Other issues. There was no error in submitting advisory questions to the jury in order to provide them with an opportunity to consider the possibility of assessing damages (1) on a diminution of fair market basis theory, and (2) on a basis of cost of restoration without any regard for adjustment for enhanced value of a reconstructed structure or obsolescence or depreciation. Their answers to these questions do not, for the reasons discussed above, require the entry of a judgment for Sciaba.
[Note 1] We need not recite the disposition of the contract claims brought by Sciaba or counterclaims of the authority relating to the same incident.
[Note 2] The jury awarded the authority $1,049,130 on its negligence claim. That amount was reduced to reflect the jury's determination that the authority was thirty-five percent negligent.
[Note 3] The authority's consultant estimated that the improvements necessary to convert the existing pier to a point where it could support the planned park would cost $280,000. The approximately $302,239 reduction in the postfire estimates reflected the original estimate as well as a pile load test credit.
[Note 4] In some circumstances the injured party will suffer consequential damages in addition to damages to the property itself. Consequential damages are recoverable in an action for negligent injury to property so long as they are necessary and reasonable expenses incurred as a proximate result of the tortfeasor's actions. Restatement (Second) of Torts § 927(2) (1979). In this instance, the jury awarded the authority $58,022 in consequential damages.
There was ample evidence to support this aspect of the jury's award. This amount constituted the cost to the authority to have its consultant design a new concrete platform. We discern no impropriety in this award as there was evidence that these fees were a necessary and reasonable expense resulting from the damage caused by the fire.
[Note 5] Where diminution in fair market value is the appropriate measurement of damages, fair market value may be established by a variety of methods. The following methods are often employed by real estate experts: "1. The current cost of reproducing a property less depreciation from deterioration and functional and economic obsolescence. 2. The value which the property's net earning power will support, based upon a capitalization of net income. 3. The value indicated by recent sales of comparable properties in the market." Correia v. New Bedford Redev. Authy, 375 Mass. 360 , 362 (1978), quoting from State v. Wilson, 6 Wash. App. 443, 447-448 (1972).
[Note 6] Although many of the cases involving "special purpose property" are eminent domain cases, their teachings have been applied to negligence actions. See Trinity Church, 399 Mass. at 49.
[Note 7] The jury also heard evidence from the authority's consultant that the cost of replacing the damaged sections of the pier's superstructure (leaving the existing pilings) with new timber was approximately $1,158,931. This figure reflected the cost of repairing the existing structure, as near as possible, to its original state. The consultant further testified that replacing the entire structure would cost approximately $1,049,030. This figure, quite obviously, reflected the replacement cost.

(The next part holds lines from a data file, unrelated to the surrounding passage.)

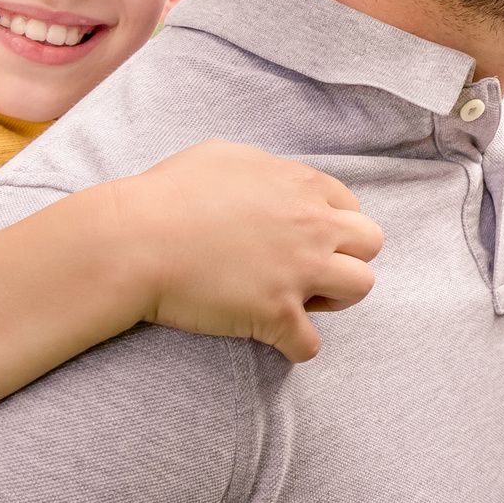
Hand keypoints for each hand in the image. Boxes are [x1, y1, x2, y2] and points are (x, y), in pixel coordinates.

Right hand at [100, 141, 383, 364]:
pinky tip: (272, 337)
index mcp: (301, 186)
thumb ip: (265, 170)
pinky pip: (311, 344)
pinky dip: (295, 345)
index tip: (305, 239)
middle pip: (371, 244)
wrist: (133, 240)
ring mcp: (298, 271)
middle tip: (308, 270)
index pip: (352, 207)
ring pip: (360, 288)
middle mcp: (311, 226)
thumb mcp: (224, 156)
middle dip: (346, 257)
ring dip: (334, 298)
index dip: (332, 226)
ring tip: (298, 300)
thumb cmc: (166, 195)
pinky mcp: (276, 314)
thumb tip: (274, 182)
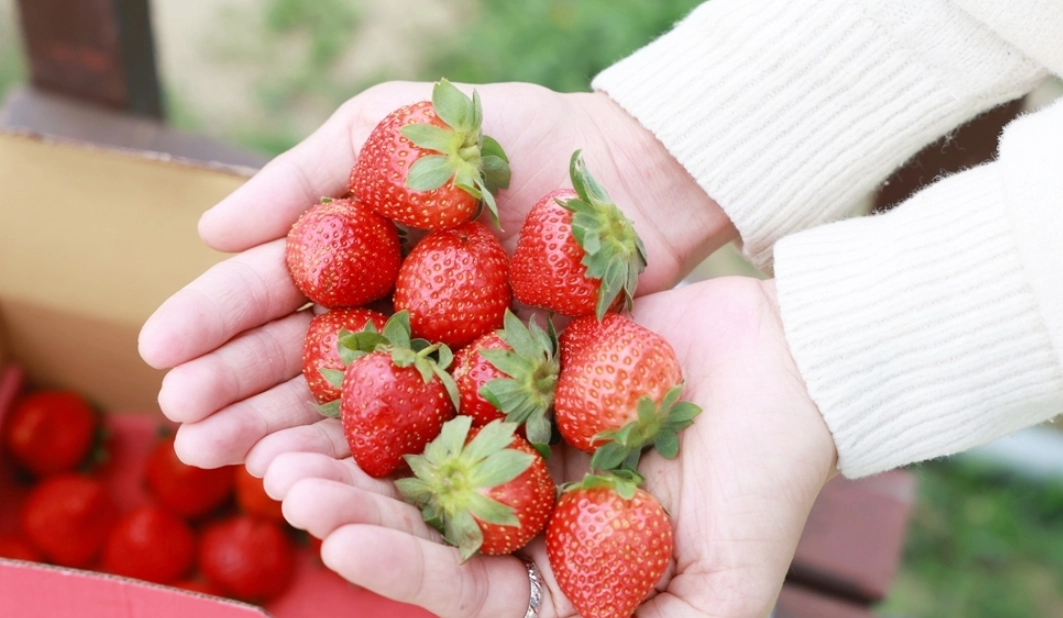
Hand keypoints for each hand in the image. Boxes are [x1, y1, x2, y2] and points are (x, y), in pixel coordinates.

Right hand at [137, 81, 734, 470]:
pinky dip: (376, 460)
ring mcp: (440, 363)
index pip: (273, 293)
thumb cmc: (512, 137)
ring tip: (229, 461)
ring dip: (287, 439)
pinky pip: (428, 436)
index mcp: (359, 256)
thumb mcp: (393, 127)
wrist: (628, 175)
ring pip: (353, 410)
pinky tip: (325, 479)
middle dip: (236, 395)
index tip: (156, 351)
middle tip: (181, 430)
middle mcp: (389, 317)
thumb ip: (305, 174)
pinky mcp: (494, 399)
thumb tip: (208, 231)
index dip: (213, 321)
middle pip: (301, 363)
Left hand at [265, 277, 837, 617]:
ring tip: (282, 425)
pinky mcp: (514, 354)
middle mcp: (522, 499)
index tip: (336, 542)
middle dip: (348, 500)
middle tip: (283, 478)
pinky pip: (445, 354)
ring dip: (347, 434)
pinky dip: (393, 356)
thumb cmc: (769, 477)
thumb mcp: (720, 593)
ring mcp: (513, 424)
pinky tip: (342, 342)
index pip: (457, 581)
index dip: (398, 566)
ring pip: (414, 435)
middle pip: (417, 511)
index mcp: (553, 567)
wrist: (799, 359)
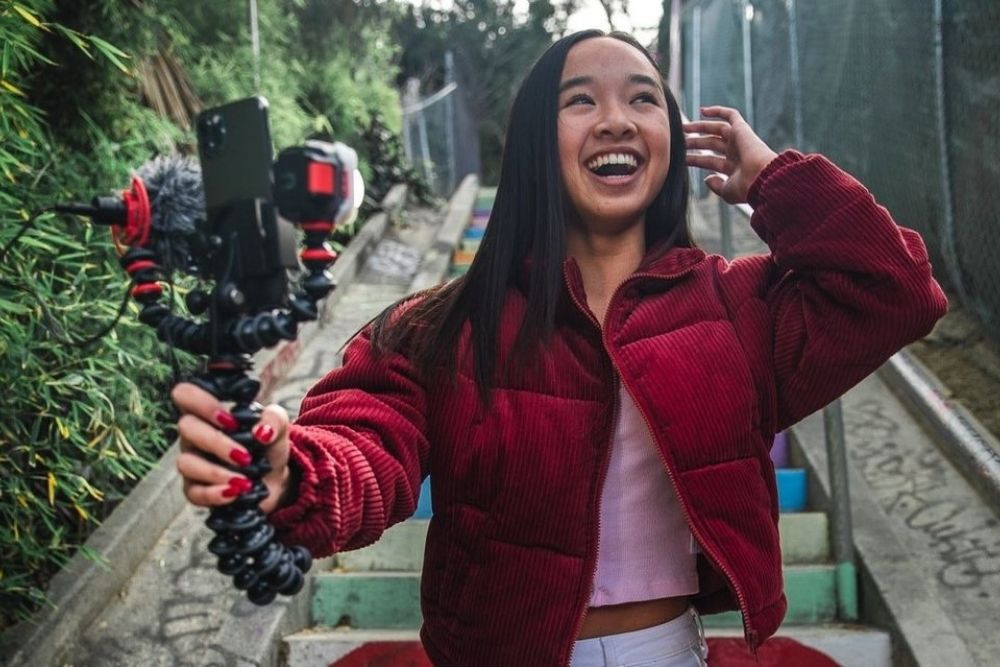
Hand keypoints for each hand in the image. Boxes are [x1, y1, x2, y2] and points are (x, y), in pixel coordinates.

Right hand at [171, 382, 291, 513]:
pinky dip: (215, 494)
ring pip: (186, 462)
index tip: (232, 420)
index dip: (201, 401)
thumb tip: (261, 432)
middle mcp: (195, 433)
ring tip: (245, 480)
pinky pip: (193, 492)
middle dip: (216, 442)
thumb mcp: (278, 427)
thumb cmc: (268, 444)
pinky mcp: (195, 488)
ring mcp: (192, 461)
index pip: (185, 393)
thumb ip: (274, 419)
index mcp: (209, 411)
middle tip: (245, 455)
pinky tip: (235, 492)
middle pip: (186, 427)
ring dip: (217, 472)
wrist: (275, 478)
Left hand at [684, 106, 778, 204]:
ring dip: (700, 128)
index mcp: (734, 168)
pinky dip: (718, 111)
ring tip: (683, 127)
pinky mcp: (742, 129)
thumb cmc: (747, 188)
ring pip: (716, 130)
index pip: (710, 161)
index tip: (681, 159)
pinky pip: (731, 115)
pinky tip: (702, 111)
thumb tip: (707, 178)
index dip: (696, 159)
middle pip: (711, 144)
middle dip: (695, 142)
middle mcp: (737, 153)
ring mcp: (739, 141)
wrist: (762, 178)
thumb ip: (716, 186)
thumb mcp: (727, 192)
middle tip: (679, 141)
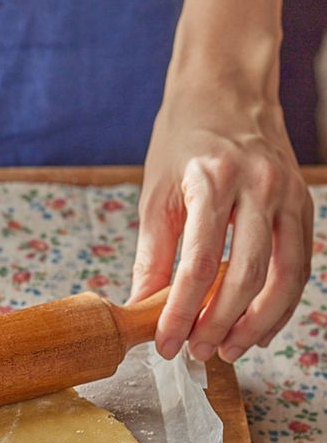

The judge subsequently instructed the jury that it could consider alternative formulations to the usual diminution in value method. The judge noted that
"one alternative formulation, which is appropriate in some situations, is consideration as to whether it is reasonable to assess the cost to restore or to replace to pre-damage condition. Courts have approved, as a measure of damages, the reasonable cost of restoring the property as nearly as reasonably possible to its original condition. [The authority], here, seeks an alternative formulation in the form of reasonable replacement cost of the platform."